As I said, if a disk has a new vSAN UUID then to vSAN and the Disk-Group this is a part of, this was a claimable blank disk that has now been added to the Disk-Group as a blank disk - do you have auto-claim enabled? Asking as that is another possibility over human intervention (but still, vSAN would have had to see it as a blank disk with no partitions for that to occur).
Regardless, looking at the inaccessible Objects it is clear that they were not in a redundant state when the failure occurred (e.g. FTT=1 with 2 failures) - the data components on esxi-5 were being resynced from the data stored on esxi-1 (e.g. in the below it had synced 8.66GB of 58.61GB) when the only full remaining copy of the data stored on esxi-1 was lost due to (presumably) hardware failure on esxi-1.
Object UUID: e3c79760-3c90-201c-014a-0cc47a6cd44e
Version: 10
Health: inaccessible - Lost quorum.(APD)
Owner: esxi-2
Size: 0.00 GB
Used: 8.67 GB
Policy:
Configuration:
RAID_1
Component: e3c79760-ad57-f91c-5a95-0cc47a6cd44e
Component State: ABSENT, Address Space(B): 108447924224 (101.00GB), Disk UUID: 52a32d00-2307-8dd5-8c14-90604418bc75, Disk Name: N/A
Votes: 1, Host UUID: None
Component: 246b9a60-46ac-46ff-4de5-0cc47a6cd44e
Component State: RECONFIGURING, Address Space(B): 108447924224 (101.00GB), Disk UUID: 52657cd9-b4ca-a1fe-5ce3-969aa4d57a26, Disk Name: t10.ATA_____Hitachi_HDS723020BLE640_______________________MS77215W0RKDVA:2
Votes: 1, Capacity Used(B): 62935531520 (58.61GB), Physical Capacity Used(B): 9302966272 (8.66GB), Host Name: esxi-5.xxxxxxxxxxxxx
Witness: 246b9a60-6ed3-48ff-c622-0cc47a6cd44e
Component State: ACTIVE, Address Space(B): 0 (0.00GB), Disk UUID: 528f6cb0-1b49-8b69-a5bf-76ac9805361e, Disk Name: naa.5000c500a407e844:2
Votes: 1, Capacity Used(B): 12582912 (0.01GB), Physical Capacity Used(B): 4194304 (0.00GB), Host Name: esxi-2
Type: vdisk
Path: /vmfs/volumes/vsan:528c37b83342ce2a-6b0ecc1731c834e9/e2c79760-8447-b999-d99d-0cc47a6cd44e/Test-1CRent-De.vmdk (Exists)

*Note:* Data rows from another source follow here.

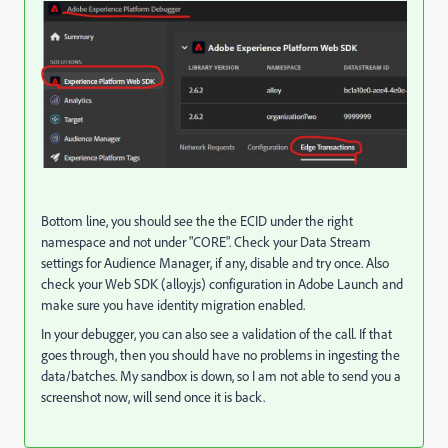
Bottom line, you should see the the ECID under the right
namespace and not under "CORE". Check your Data Stream
settings for Audience Manager, if any, disable and try once. Also
check your Web SDK (alloy.js) configuration in Adobe Launch and
make sure you have identity migration enabled.
In your debugger, you can also see a validation of the call. If that
goes through, then you should have no problems in ingesting the
data/batches. My sandbox is down, so I am not able to send you a
screenshot now, will send once it is back.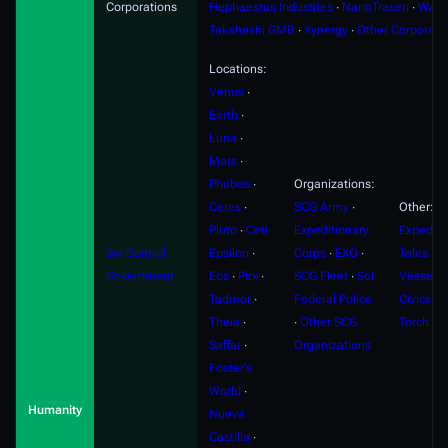
Corporations
Hephaestus Industries
∙
NanoTrasen
∙
Ward
Takahashi GMB
∙
Xynergy
∙
Other Corporati
Locations:
Venus
∙
Earth
∙
Luna
∙
Mars
∙
Phobos
∙
Organizations:
Ceres
∙
SCG Army
∙
Other:
Pluto
∙
Ceti
Expeditionary
Expediti
Sol Central
Epsilon
∙
Corps
∙
EXO
∙
Tales
∙
F
Government
Eos
∙
Pirx
∙
SCG Fleet
∙
Sol
Vessels
Tadmor
∙
Federal Police
Civics
∙
S
Theia
∙
∙
Other SCG
Torch
Saffar
∙
Organizations
Foster's
World
∙
Humanity
Nueva
Castilla
∙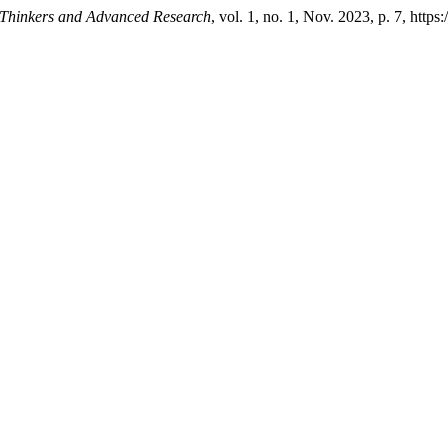
 Thinkers and Advanced Research
, vol. 1, no. 1, Nov. 2023, p. 7, https: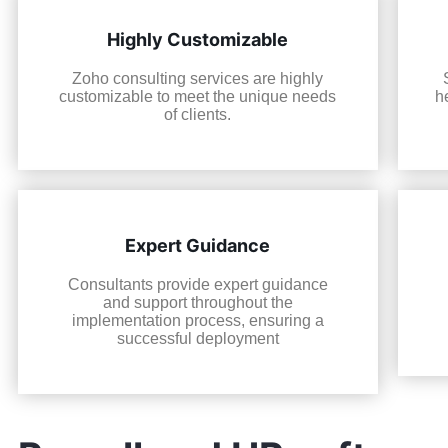
Highly Customizable
Zoho consulting services are highly
customizable to meet the unique needs
h
of clients.
Expert Guidance
Consultants provide expert guidance
and support throughout the
implementation process, ensuring a
successful deployment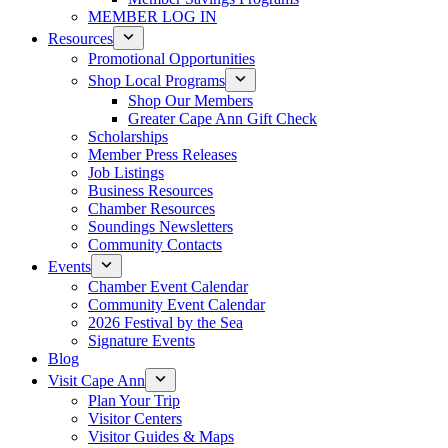
MEMBER LOG IN
Resources
Promotional Opportunities
Shop Local Programs
Shop Our Members
Greater Cape Ann Gift Check
Scholarships
Member Press Releases
Job Listings
Business Resources
Chamber Resources
Soundings Newsletters
Community Contacts
Events
Chamber Event Calendar
Community Event Calendar
2026 Festival by the Sea
Signature Events
Blog
Visit Cape Ann
Plan Your Trip
Visitor Centers
Visitor Guides & Maps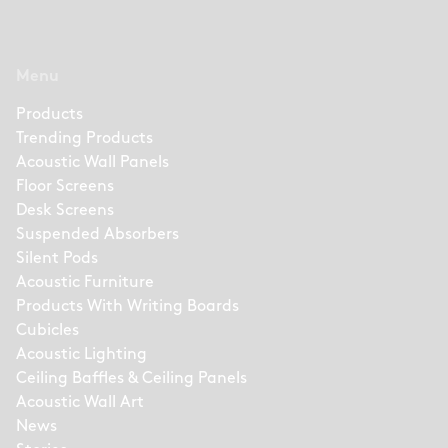
Menu
Products
Trending Products
Acoustic Wall Panels
Floor Screens
Desk Screens
Suspended Absorbers
Silent Pods
Acoustic Furniture
Products With Writing Boards
Cubicles
Acoustic Lighting
Ceiling Baffles & Ceiling Panels
Acoustic Wall Art
News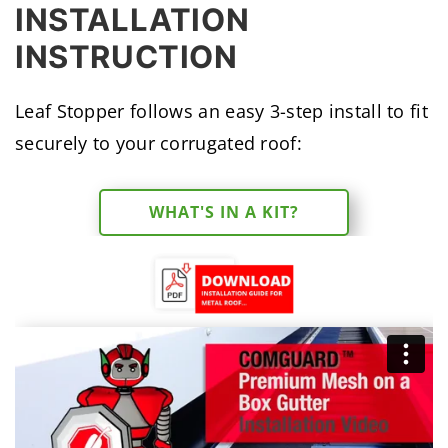
INSTALLATION
INSTRUCTION
Leaf Stopper follows an easy 3-step install to fit
securely to your corrugated roof:
WHAT'S IN A KIT?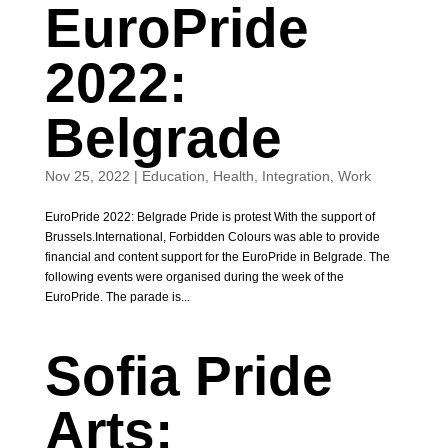
EuroPride
2022:
Belgrade
Nov 25, 2022
|
Education
,
Health
,
Integration
,
Work
EuroPride 2022: Belgrade Pride is protest With the support of
Brussels.International, Forbidden Colours was able to provide
financial and content support for the EuroPride in Belgrade. The
following events were organised during the week of the
EuroPride. The parade is...
Sofia Pride
Arts: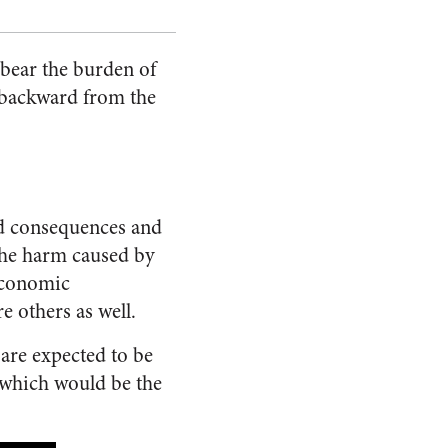
 bear the burden of
ly backward from the
ed consequences and
the harm caused by
 economic
e others as well.
are expected to be
 which would be the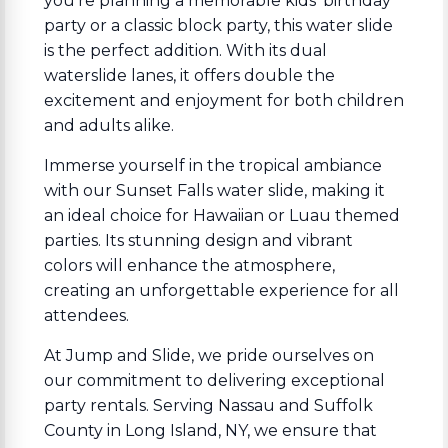
you're planning a memorable kids' birthday
party or a classic block party, this water slide
is the perfect addition. With its dual
waterslide lanes, it offers double the
excitement and enjoyment for both children
and adults alike.
Immerse yourself in the tropical ambiance
with our Sunset Falls water slide, making it
an ideal choice for Hawaiian or Luau themed
parties. Its stunning design and vibrant
colors will enhance the atmosphere,
creating an unforgettable experience for all
attendees.
At Jump and Slide, we pride ourselves on
our commitment to delivering exceptional
party rentals. Serving Nassau and Suffolk
County in Long Island, NY, we ensure that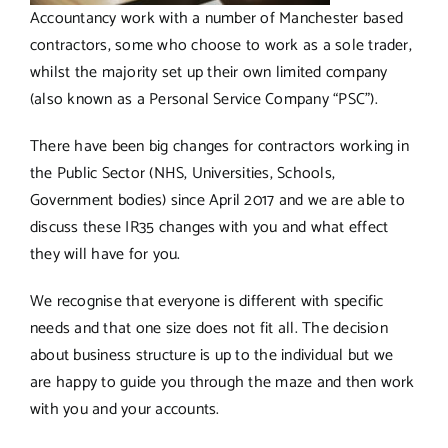
Accountancy work with a number of Manchester based
contractors, some who choose to work as a sole trader,
whilst the majority set up their own limited company
(also known as a Personal Service Company “PSC”).
There have been big changes for contractors working in
the Public Sector (NHS, Universities, Schools,
Government bodies) since April 2017 and we are able to
discuss these IR35 changes with you and what effect
they will have for you.
We recognise that everyone is different with specific
needs and that one size does not fit all. The decision
about business structure is up to the individual but we
are happy to guide you through the maze and then work
with you and your accounts.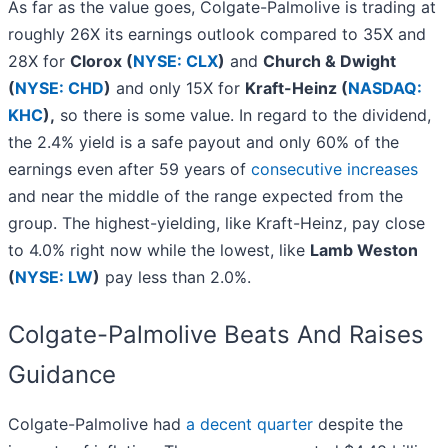
As far as the value goes, Colgate-Palmolive is trading at
roughly 26X its earnings outlook compared to 35X and
28X for
Clorox (
NYSE: CLX
)
and
Church & Dwight
(
NYSE: CHD
)
and only 15X for
Kraft-Heinz (
NASDAQ:
KHC
),
so there is some value. In regard to the dividend,
the 2.4% yield is a safe payout and only 60% of the
earnings even after 59 years of
consecutive increases
and near the middle of the range expected from the
group. The highest-yielding, like Kraft-Heinz, pay close
to 4.0% right now while the lowest, like
Lamb Weston
(
NYSE: LW
)
pay less than 2.0%.
Colgate-Palmolive Beats And Raises
Guidance
Colgate-Palmolive had
a decent quarter
despite the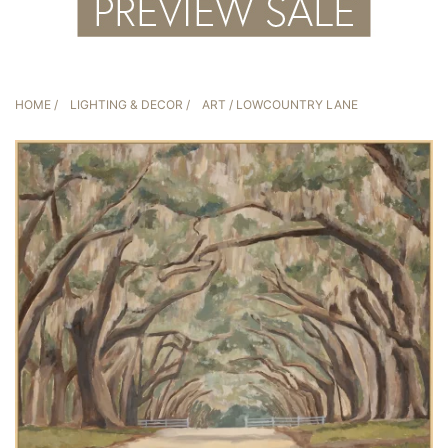
HOME
/
LIGHTING & DECOR
/
ART
/ LOWCOUNTRY LANE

Group UUID: e2c79760-8447-b999-d99d-0cc47a6cd44e
Directory Name: N/A
I am going to hazard an educated guess and assume the data in FS_1.vmdk is what is valuable to you here and I will say from looking at the remaining components that full recovery of this will not be possible as there is not a complete copy of the data (and the reconfiguring/partial components are only a fraction of the data) - best-effort recovery attempt of the data from the rest of the components (e.g. minus the ~158GB of data that was on disk with UUID 52a32d00-2307-8dd5-8c14-90604418bc75) would at best result in partial data usable and at worst none of it useable (depends on too many factors to say). That being said, if you have no backup recovery plan, can't engage Kroll or someone to see what is on that disk and whether it is usable (assuming it is not over-written partitions/blank) then do open an SR with us in vSAN GS.